SP K%SP K/9RP K%RP K/9

2021

22.6%

8.62

24.0%

9.27

2022

21.6%

8.18

23.6%

9.02

2023

22.1%

8.47

23.6%

9.12

2024

22.3%

8.48

22.8%

8.74

Starter strikeout rates have more or less held steady these last four years. The difference between 2021 and 2024 is tiny. Relievers, though, have seen their strikeout rates decline significantly. We're talking more than a full percentage point in terms of batters faced from 2021 to 2024, and more than half a strikeout per nine innings pitched. Bullpens are missing fewer bats these days.
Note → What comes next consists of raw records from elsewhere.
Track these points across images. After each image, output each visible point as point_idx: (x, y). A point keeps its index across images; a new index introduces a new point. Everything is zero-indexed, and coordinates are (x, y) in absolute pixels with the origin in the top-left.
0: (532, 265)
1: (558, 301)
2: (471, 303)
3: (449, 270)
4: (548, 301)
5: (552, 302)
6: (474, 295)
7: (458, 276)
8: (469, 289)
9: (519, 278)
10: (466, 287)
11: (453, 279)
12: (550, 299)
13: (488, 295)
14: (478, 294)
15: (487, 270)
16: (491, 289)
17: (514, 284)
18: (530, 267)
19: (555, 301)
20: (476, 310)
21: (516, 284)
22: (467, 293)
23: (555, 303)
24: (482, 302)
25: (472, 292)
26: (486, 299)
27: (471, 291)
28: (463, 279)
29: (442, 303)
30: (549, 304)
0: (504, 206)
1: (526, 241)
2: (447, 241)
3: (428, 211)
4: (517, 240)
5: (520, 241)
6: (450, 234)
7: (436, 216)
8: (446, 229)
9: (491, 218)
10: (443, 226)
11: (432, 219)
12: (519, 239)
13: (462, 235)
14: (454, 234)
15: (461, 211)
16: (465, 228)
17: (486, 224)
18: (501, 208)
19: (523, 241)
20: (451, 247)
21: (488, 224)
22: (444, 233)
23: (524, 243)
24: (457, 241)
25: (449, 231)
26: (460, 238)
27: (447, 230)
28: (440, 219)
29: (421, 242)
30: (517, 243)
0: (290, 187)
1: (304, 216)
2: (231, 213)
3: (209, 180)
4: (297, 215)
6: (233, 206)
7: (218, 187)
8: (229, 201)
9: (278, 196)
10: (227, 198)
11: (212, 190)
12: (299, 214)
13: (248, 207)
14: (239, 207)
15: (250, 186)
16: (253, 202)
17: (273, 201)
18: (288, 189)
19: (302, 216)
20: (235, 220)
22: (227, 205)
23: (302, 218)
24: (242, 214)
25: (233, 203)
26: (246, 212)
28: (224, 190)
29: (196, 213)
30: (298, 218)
Why is this happening? There are many reasons. The pitch clock, for example, limits max effort pitching. No longer can a reliever throw a pitch as hard as he can, take 30 seconds to recover, throw another pitch as hard as he can, rinse and repeat. This applies to starters too, though they don't employ the max effort pitching style as much as relievers. Relievers really go all out.
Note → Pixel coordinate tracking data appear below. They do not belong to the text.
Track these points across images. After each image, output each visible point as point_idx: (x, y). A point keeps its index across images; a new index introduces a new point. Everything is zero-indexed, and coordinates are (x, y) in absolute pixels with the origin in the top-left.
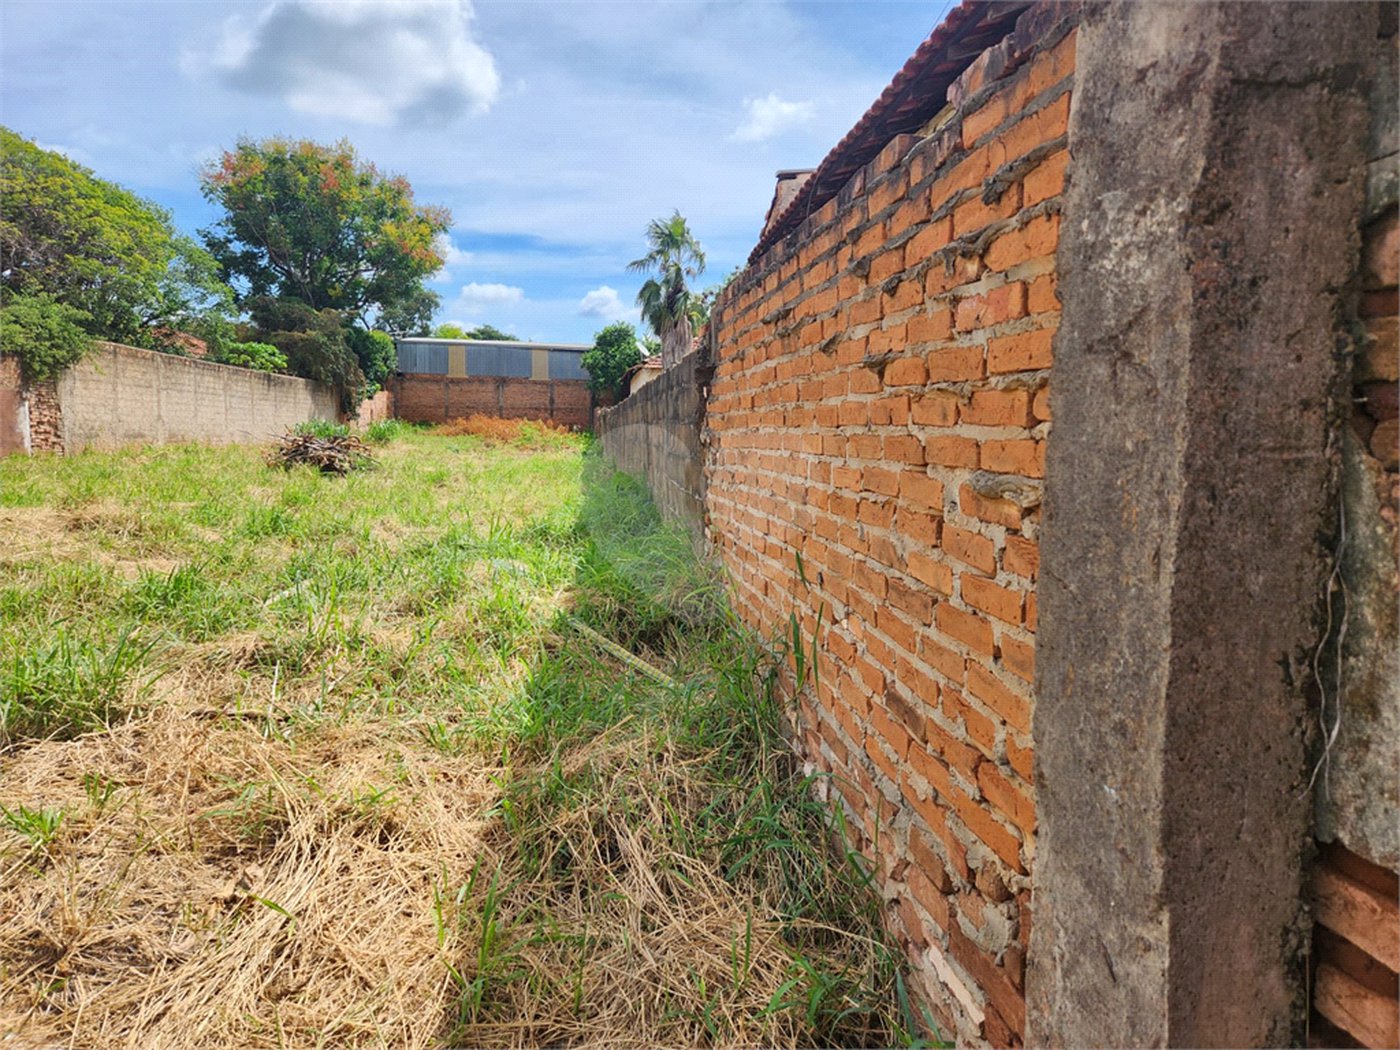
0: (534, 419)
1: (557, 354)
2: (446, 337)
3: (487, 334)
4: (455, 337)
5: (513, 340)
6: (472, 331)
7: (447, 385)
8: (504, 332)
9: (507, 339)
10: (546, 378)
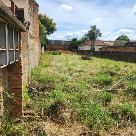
7: (51, 45)
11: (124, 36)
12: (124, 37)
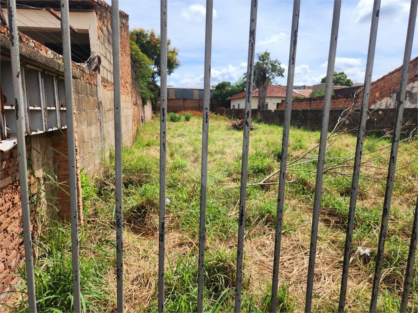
7: (169, 101)
11: (338, 73)
12: (338, 77)
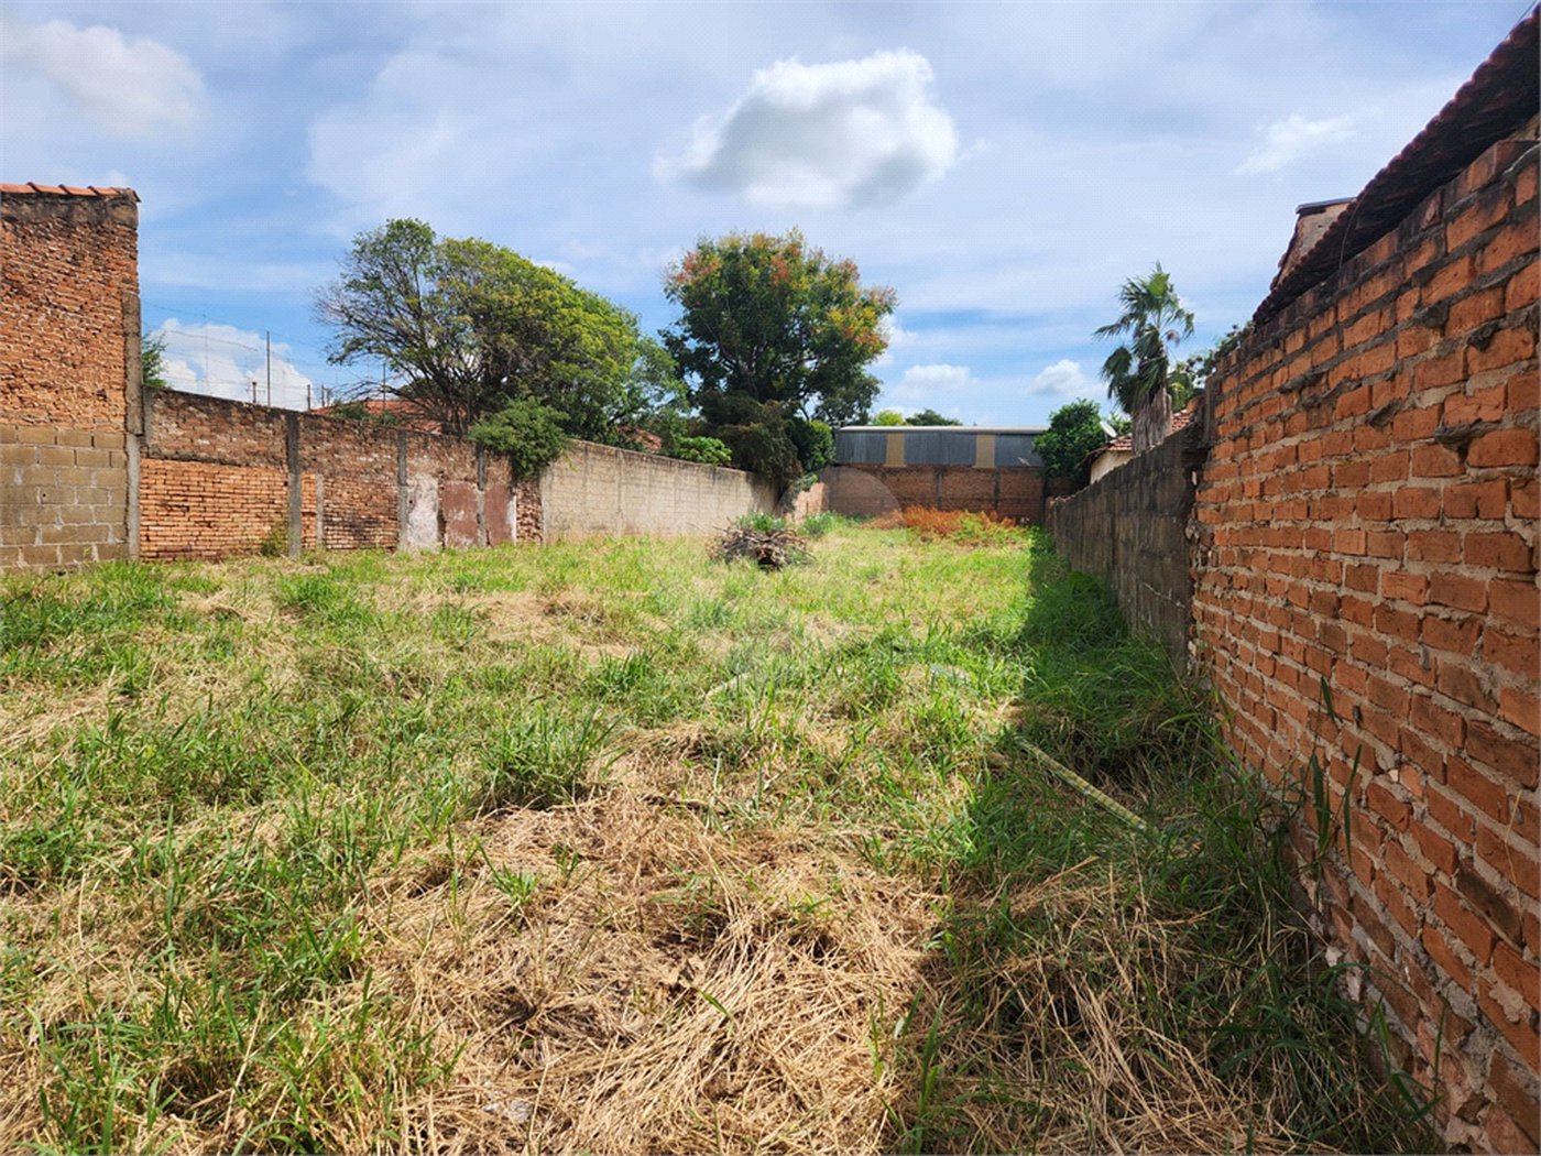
0: (975, 511)
1: (1004, 438)
2: (885, 425)
3: (929, 419)
4: (894, 424)
5: (956, 424)
6: (912, 416)
7: (884, 475)
8: (945, 416)
9: (950, 423)
10: (992, 465)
Also, several teams -- smart teams like the Astros, Phillies, Yankees, etc. -- are prioritizing contact management. They want pitchers who can miss bats, for sure, but they also want pitchers who can suppress hard contact. Even the highest strikeout pitchers allow a lot of balls in play, and teams are doing what they can to make sure those balls in play don't leave the park or go for extra bases, even at the cost of strikeouts.

And let's not forget about all the attrition. Every day we hear about a pitcher or three getting hurt, and someone has to replace those innings. Teams are having to dip deeper into their depth and there is not an endless supply of major-league caliber pitchers. Injuries have diluted the talent pool to a certain extent. Fewer bat-missing relievers are available as pitchers get hurt.

There's also the three-batter minimum (which is not that new), the foreign substance ban, the universal DH, and a host of other factors that have cut into the league strikeout rate, especially among relievers. And this is not a bad thing! More balls in play is good for baseball overall. For the first time in a while, strikeouts have become harder to come by among bullpeners.